Here we can look to trends in image generation for guidance. While centralized models showed promise, it was only with the release of stable diffusion as a free tool that the innovation took off in the space.

Similarly, look for advances in the LLM space with LLaMa and others. Its actually possible that OpenAI will be disrupted by a free, open-source, downloaded model that works 90% as well for the cost of your laptop speed.

This scenario particularly benefits Apple, as they’ve already optimized their chips to handle AI better than other laptops, and they lack any viable horse in the centralized AI race.

The Giants Lurking in the Shadows

With so much innovation, its easy to miss that we’ve seen very little from FAANG.

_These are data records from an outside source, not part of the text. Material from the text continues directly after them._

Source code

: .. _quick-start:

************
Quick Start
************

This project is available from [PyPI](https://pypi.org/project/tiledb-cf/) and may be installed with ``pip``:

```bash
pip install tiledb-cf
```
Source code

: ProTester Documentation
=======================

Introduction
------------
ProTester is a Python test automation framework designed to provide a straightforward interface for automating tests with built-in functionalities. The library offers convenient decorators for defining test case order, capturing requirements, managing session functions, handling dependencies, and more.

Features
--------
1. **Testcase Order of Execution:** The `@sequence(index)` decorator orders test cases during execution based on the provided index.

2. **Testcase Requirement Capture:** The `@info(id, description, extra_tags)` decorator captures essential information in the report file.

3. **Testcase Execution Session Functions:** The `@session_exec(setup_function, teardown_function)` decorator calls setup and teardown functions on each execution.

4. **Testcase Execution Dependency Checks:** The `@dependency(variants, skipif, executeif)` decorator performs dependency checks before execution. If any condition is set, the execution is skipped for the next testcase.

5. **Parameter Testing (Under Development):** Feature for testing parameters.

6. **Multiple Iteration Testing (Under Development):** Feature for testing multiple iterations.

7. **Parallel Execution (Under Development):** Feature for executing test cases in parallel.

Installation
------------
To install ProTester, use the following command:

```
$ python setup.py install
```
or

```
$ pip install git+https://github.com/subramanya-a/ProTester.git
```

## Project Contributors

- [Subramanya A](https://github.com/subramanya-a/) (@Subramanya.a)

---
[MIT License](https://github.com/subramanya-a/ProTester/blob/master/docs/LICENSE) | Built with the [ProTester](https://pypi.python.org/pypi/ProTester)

Meta leaked LLaMa, and it holds promise, but they have no direct commercial interest in it.

Google is scrambling. Sergey and Larry are back, making pull requests, and hoping they can release enough meaningful product to survive. If Google Bard is any indication, they will be limping along for awhile.

Apple too is scrambling, albeit more quietly. Siri has never led in anything, and Apple is at risk to lose the AI space much as they lost social media.

Expect both to make major announcements in the next few months as a means to take back the media narrative.


I asked ChatGPT to give me feedback as the editor of a major business magazine, but it refused to accept this much text. Undaunted, I went to the GPT-4 API and was able to get constructive feedback to make the entire post better.

The limits of these tools are mostly unknown and malleable: generally, your imagination will be the bottleneck.

I asked GPT-4 to write a conclusion but it was rather boring. Instead, here is the conclusion as a limerick:

In the world of AI, we’re racing,
Marketers’ challenges, they’re facing.
Stay ahead of the curve,
Adapt and observe,
In this landscape, there’s no time for wasting.